Gracias a un meticuloso trabajo de restauración que duró tres años y fue liderado por dos luthiers de Buenos Aires, el instrumento fue prácticamente reconstruido en un 90%. Se amplió de cinco registros a dieciséis filas de tubos y se le añadió un teclado y una pedalera más completa. En 2013, el órgano volvió a sonar, revelando lo que los conocedores describen como un "sonido espectacular". Su restauración no solo revitalizó la vida litúrgica del templo, sino que también abrió la puerta a la realización de conciertos de música sacra y clásica, enriqueciendo la oferta cultural de la ciudad y permitiendo la difusión de un repertorio que, sin este tipo de instrumentos, quedaría en silencio. Es uno de los pocos órganos de este tipo que existen y se mantienen funcionales en la provincia.
La Experiencia del Visitante: Entre la Admiración y la Incertidumbre
A pesar de su innegable belleza e importancia histórica, visitar la Iglesia Nuestra Señora de la Merced puede ser una experiencia frustrante debido a una cuestión fundamental: su accesibilidad. Una de las críticas más recurrentes y un punto negativo clave es que el templo permanece cerrado la mayor parte del tiempo por motivos de seguridad. Esta situación genera una notable contradicción: se trata de un lugar de culto y una atracción turística de primer nivel que, sin embargo, es difícil de conocer por dentro.

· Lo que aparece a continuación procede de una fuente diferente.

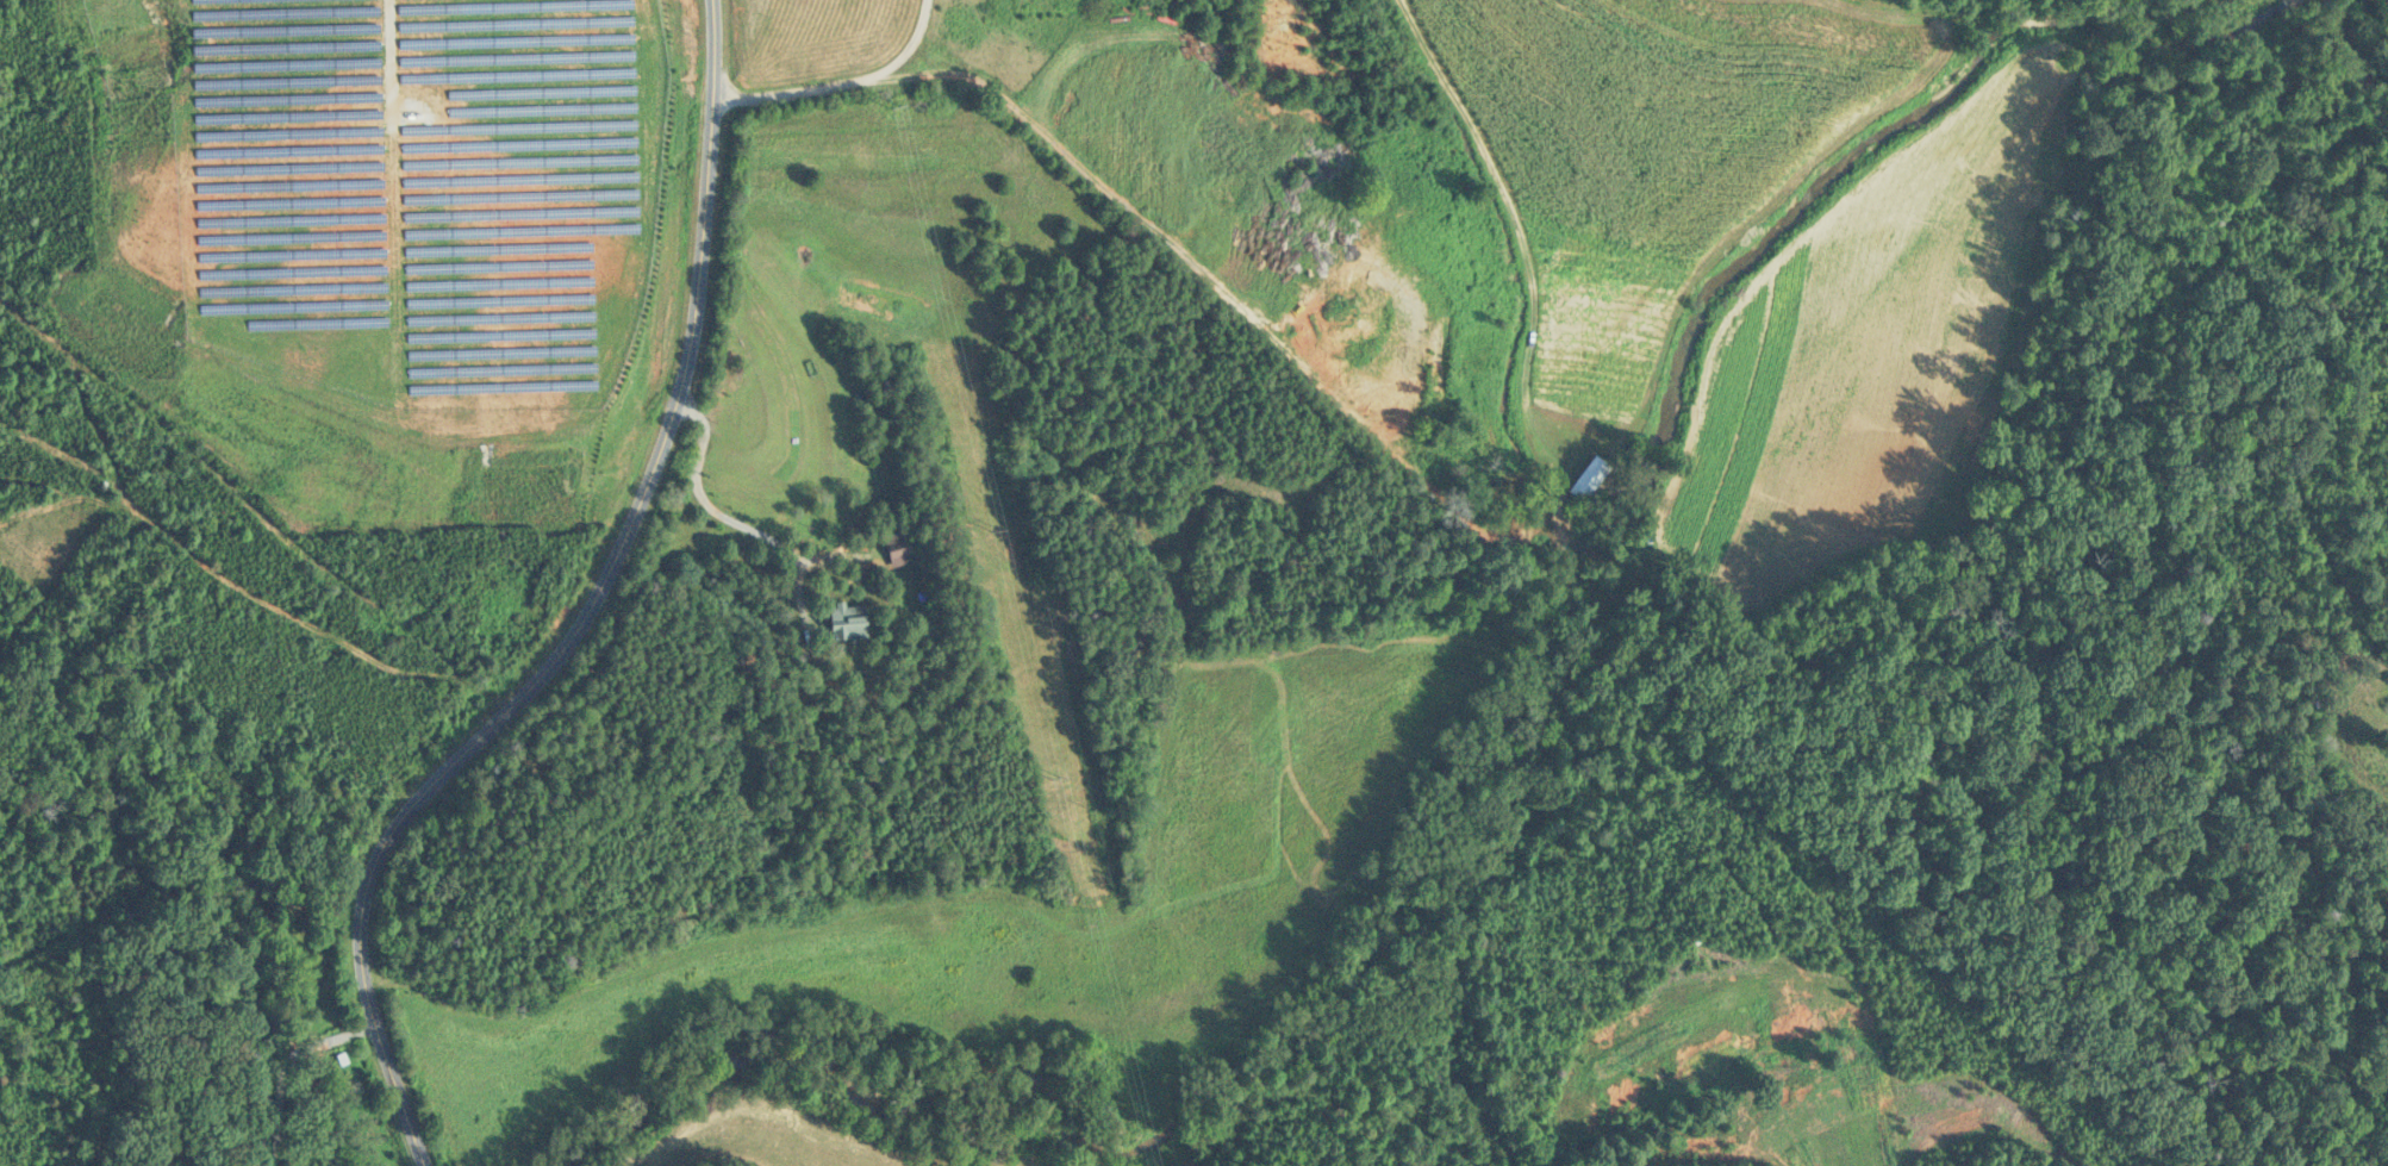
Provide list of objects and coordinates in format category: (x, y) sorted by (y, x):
road: (825, 66)
road: (735, 520)
building: (894, 546)
road: (586, 616)
building: (841, 619)
road: (286, 1067)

La información sobre sus horarios de apertura es confusa y poco fiable. Mientras que algunos datos en línea sugieren horarios amplios, como "abierto 24 horas" los fines de semana, la realidad reportada por los visitantes es muy diferente. La recomendación más sensata para cualquier persona interesada, ya sea para asistir a un servicio religioso o para una visita turística, es contactar directamente a la iglesia a través de su número de teléfono (0261 425-7905) antes de planificar el viaje. Esto es especialmente relevante para quienes buscan conocer los Horarios de Misas, ya que estos pueden variar. Fuentes externas indican que podría haber una misa los sábados por la tarde, pero esta información debe ser confirmada. Esta falta de claridad y acceso limitado es el principal inconveniente que enfrenta el público.

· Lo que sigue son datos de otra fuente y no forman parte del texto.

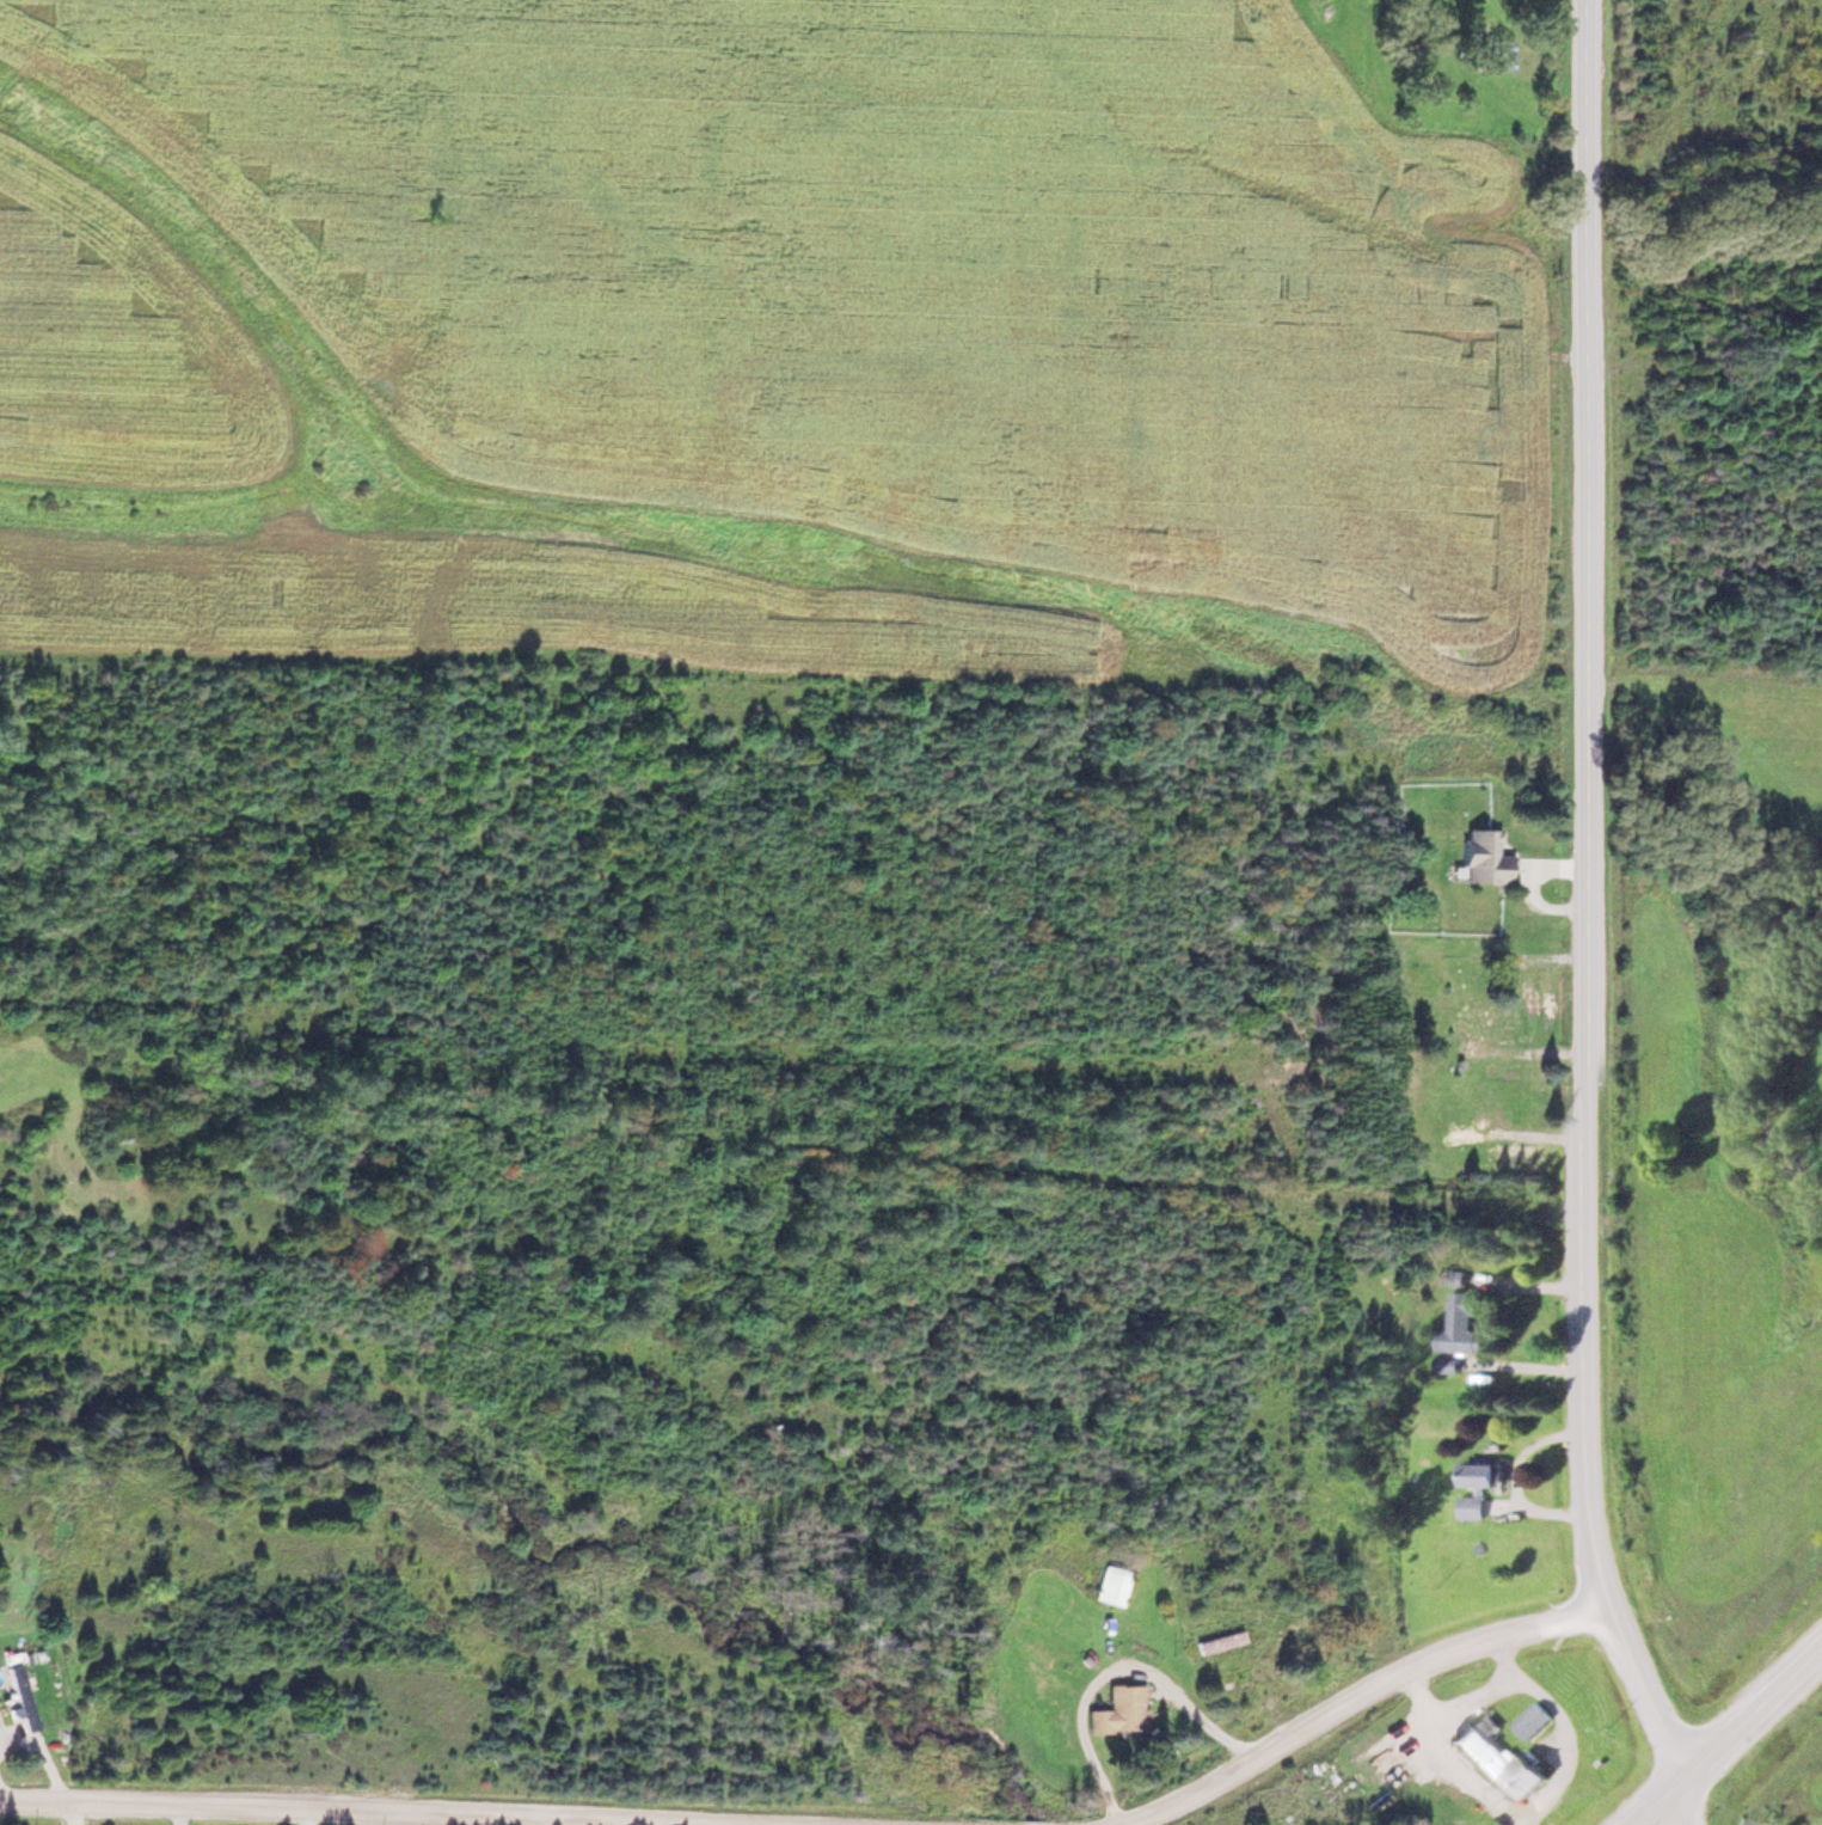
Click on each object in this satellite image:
building: (1494, 51)
building: (1479, 855)
road: (1579, 922)
building: (1462, 1324)
building: (1479, 1485)
building: (1108, 1583)
road: (1357, 1689)
road: (1469, 1692)
building: (17, 1694)
building: (1115, 1709)
building: (1530, 1718)
road: (1560, 1722)
road: (1722, 1731)
road: (1443, 1755)
building: (1499, 1761)
road: (354, 1812)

Aspectos Positivos y Servicios a la Comunidad
En el lado positivo, es importante destacar que la iglesia cuenta con acceso para sillas de ruedas, un detalle de inclusión que la hace accesible para personas con movilidad reducida. Además de su función como una de las Iglesias más emblemáticas de Mendoza, el lugar es también un Centro de Espiritualidad Mercedario que lleva a cabo una importante labor social. La orden se dedica a la caridad y a la acción social, trabajando con personas en situación de adicción, sin hogar y otras poblaciones en alta vulnerabilidad. Este compromiso con la comunidad añade una capa de valor y propósito que trasciende sus muros de piedra.

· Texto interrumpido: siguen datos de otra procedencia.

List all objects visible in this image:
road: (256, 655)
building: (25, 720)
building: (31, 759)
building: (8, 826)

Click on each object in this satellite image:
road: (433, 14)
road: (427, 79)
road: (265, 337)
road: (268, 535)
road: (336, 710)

Más allá de ser una parroquia, es un espacio que alberga un gran parque interior con arboledas, ofreciendo un oasis de tranquilidad en medio de la ciudad, un detalle que no pasa desapercibido para quienes tienen la oportunidad de ingresar. En definitiva, la Iglesia Nuestra Señora de la Merced es un lugar de profundos contrastes. Por un lado, ofrece una belleza arquitectónica sobrecogedora, una rica historia mercedaria, y un patrimonio musical de valor incalculable con su órgano restaurado. Por otro, su acceso restringido representa una barrera significativa para el visitante ocasional. Para aquellos que logran coordinar una visita, la recompensa es una experiencia memorable de paz, arte e historia. Para otros, puede quedar como una hermosa fachada que guarda sus tesoros con demasiado celo.